One thing that Lepke does stress however is that there should not be trade-offs for users viewing content via OTT rather than traditional broadcast. Streaming viewers now demand broadcast-quality experience.
“Fans are used to an experience from satellite providers where you don’t get buffering and interruptions. Those are essential for the streaming experience as well,” he says.
A balancing act
Going forward, the aim for sports broadcasters is not to just give viewers a comparable experience to watching on traditional TV but provide a “more enriching” one which capitalises on the flexibility of OTT and the digital tools it provides.
“The environment is becoming more complex in terms of the requirements for distribution. In the early days of OTT, the big accomplishment was delivering a stream to a broadcaster’s owned and operated website or app, but there is now an emerging ecosystem of additional distribution partners,” Lepke says.
This all comes with a number of benefits (“more content licencing and more opportunities for advertising and fan engagement,” Lepke says) but also challenges of “having to deal with all the complexity of those distribution endpoints.”
Lepke explains one of the key challenges thus: “The internet is not like the broadcast world where there is one standard for your video codecs and transport stream. Each one of those providers have different metadata requirements and different stream format requirements.
“Being able to distribute them can make you more money, but it’s also some additional operational overhead associated with actually making that work.”
Verizon Media itself aims to simplify the OTT workflow and remove some of those complexities from the equation via aspects like broadcast playout system integration and server side ad-insertion.
It does not take much analysis to see that OTT is becoming the preferred method of sports watching for many consumers.

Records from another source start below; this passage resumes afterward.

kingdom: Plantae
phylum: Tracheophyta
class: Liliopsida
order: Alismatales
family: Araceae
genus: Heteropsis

In the UK, the growth of Sky’s Now TV and BT Sport’s recent introduction of no-contract monthly passes, along with the international expansion of DAZN and the prominent placement of live sports in NBCUniversal’s US streamer Peacock show that this is what consumers want.

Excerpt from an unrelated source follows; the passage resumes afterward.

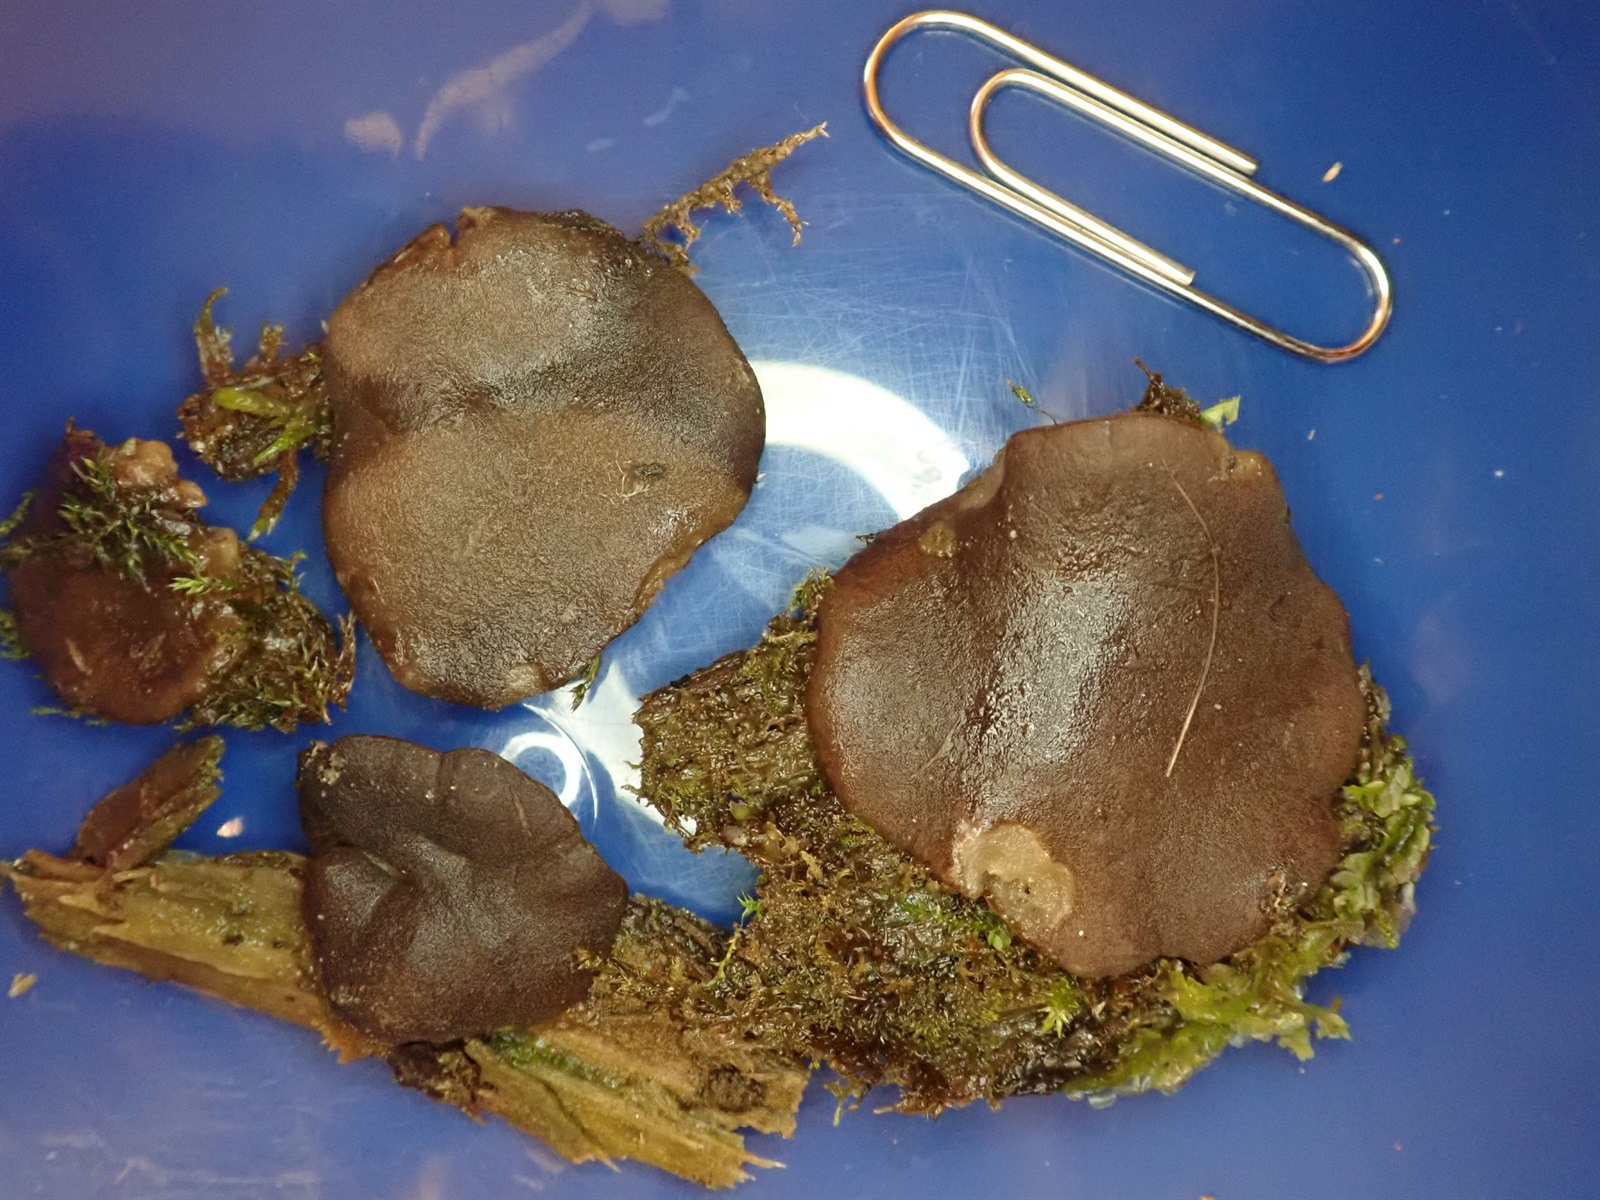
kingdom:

COVID-19 may have accelerated this, but it was a pre-existing trend nonetheless and, as Lepke says, operators must not “lose sight of the needs of the fans themselves; the consumers of these live events.”
“From our partners and customers, we see a willingness now more than ever to experiment and provide more interactivity for the fans themselves in the downstream viewing experience on their devices. For us that means giving the viewers more control over what they see in the games.”